IDS/IPS - Do I need it?

by Scott Ecker

Intrusion Detection System (IDS) and its active counterpart, Intrusion Prevention System (IPS), are technologies that do exactly what their name implies - they detect and block unwanted traffic on your network. They're sometimes called by different names, but they're all the same thing under the hood. Their name implies that they stop threats from getting in from the outside, but they also monitor and stop malicious activity getting out from inside your network.  Most networks don't have these services by default and for good reason - they're computationally expensive for most network hardware and require significant oversight to be useful.

IDS - the detection portion of the IDS/IPS duality - works by scanning every packet as it traverses a network port. That means it has to examine all the bits that make up the billions of packets that stream across your network all day and figure out how they all relate and whether they contain malicious payloads.  Such payloads are identified by comparing the bits scanned against a collection of existing software and behavioral signatures, comparing traffic to established baseline expectations, or examining traffic for protocol violations.  The signatures are available from public sources on regular intervals similar to anti-virus software updates.  Baseline traffic is established during the introduction period of the IDS. Protocol violations are classified by deviations from the strict definitions of how network transmission is expected to behave.

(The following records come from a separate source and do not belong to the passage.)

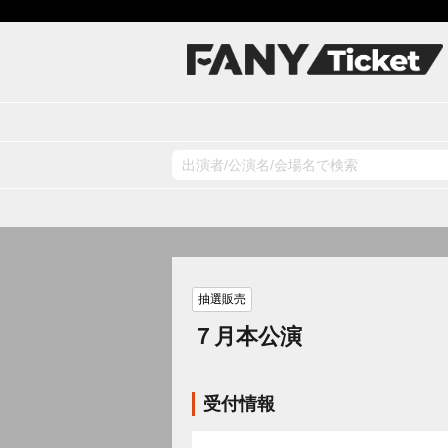
抽選販売
７月本公演
受付情報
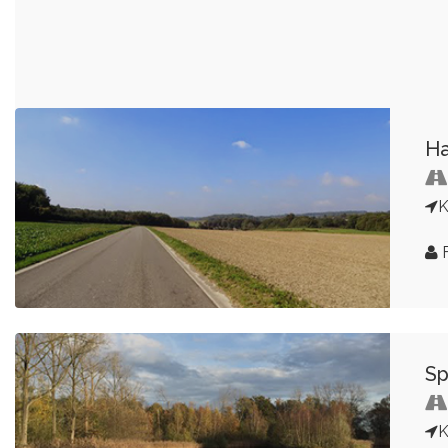
Ha
K
F
Sp
K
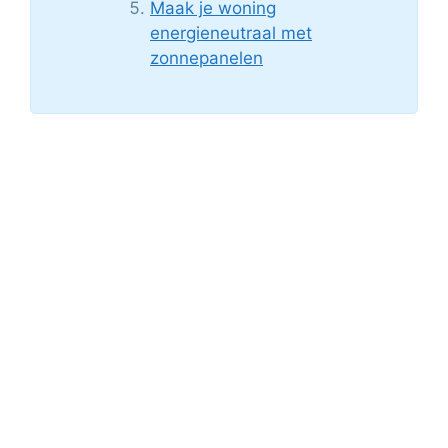
Maak je woning
energieneutraal met
zonnepanelen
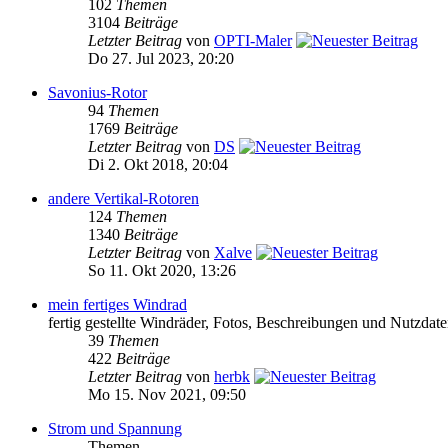
102
Themen
3104
Beiträge
Letzter Beitrag
von
OPTI-Maler
Do 27. Jul 2023, 20:20
Savonius-Rotor
94
Themen
1769
Beiträge
Letzter Beitrag
von
DS
Di 2. Okt 2018, 20:04
andere Vertikal-Rotoren
124
Themen
1340
Beiträge
Letzter Beitrag
von
Xalve
So 11. Okt 2020, 13:26
mein fertiges Windrad
fertig gestellte Windräder, Fotos, Beschreibungen und Nutzdat
39
Themen
422
Beiträge
Letzter Beitrag
von
herbk
Mo 15. Nov 2021, 09:50
Strom und Spannung
Themen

A simple example of how an IDS works is when you type in "https://google.com" in your web browser and press the enter key, your computer first sends a DNS lookup request to your name server.  I'll spare you the raw data and describe it like a conversation:

Browser: Hey, DNS, do you know the way to google.com?
DNS: Sure, it's home address is 172.217.14.238.
Browser: Thanks!

while that conversation was happening, this is what happened in the background...

IDS: Hmmm... Browser sent some packets to DNS, seems that Browser is asking for the address of google.com... looks legit, no need to notify anyone.

The IDS examined the packets and determined they were safe based on a number of metrics:
1. The destination address has a good reputation.
2. The type of request is common.
3. The packets were the right size and not malformed.
4. The transaction between Browser and DNS was marked complete.

Now, what if you are looking around the internet, searching for a good deal, following links, and you click on a rotten link that takes you to a website with malware?  The conversation might be a little different to IDS:

Browser: Hey, DNS, https://sketchywebsite.net/ has a great deal on life rafts! Do you know the way?
DNS: Sure, the address is 172.67.206.28. Have fun!
Browser: What is this?! I'm ded.

IDS: wow, these packets are total garbage! I better make a note that this website is BAD!

...and that's all IDS will do for you. It'll add a log entry that you're exchanging network traffic with a malicious website.  To stop that kind of behavior at the firewall you need an...

Intrusion Prevention System

The IPS is the active part of the IDS/IPS duality.  It must exist in-line with your network traffic in order to block identified traffic from entering or leaving your network.  It works in concert with the firewall to activate rules on the fly when the IDS identifies malicious or improper traffic.

In the above example, an active IPS would recognize the IP address contained in the first network packet as being from a host with a bad reputation. Next, it would tell the firewall to block that traffic from coming in (or going out) until a human can be contacted.

Browser: Hey, sketchywebsite, can you send me some info about life rafts?
SW: Hehehe, here's some pa...
IPS: Not so fast, sketchywebsite! Blocked! "Hey human, I need to let you know that Browser is visiting sketchywebsite!"

And like that, the Browser is safe and IT is notified.

Do you need IDS/IPS?

Now, imagine that all the people in your office are going about their job all day and generating 100 Terabytes of traffic across your network.  If only 0.01% of that traffic violates any of the three metrics being tracked by the IDS then that's billions of packets representing thousands of potentially malicious attempts at intruding into your network.

To keep that torrent of information manageable, the IPS needs to be trained and curated to only react to traffic that's truly malicious.  Thankfully, there's a library of information available to help alleviate that burden a little.  The rest is up to your IT team to tease out the false positives and identify the sketchy traffic before it gets a foothold in your network.

In some sectors, there are compliance guidelines that require it - PCI, HIPAA, SOX are most common.  If your data includes finance, money, personal information, or health records then you are likely required to follow one of those compliance protocols. Nonetheless, if you care about the security of your data, you need IDS/IPS.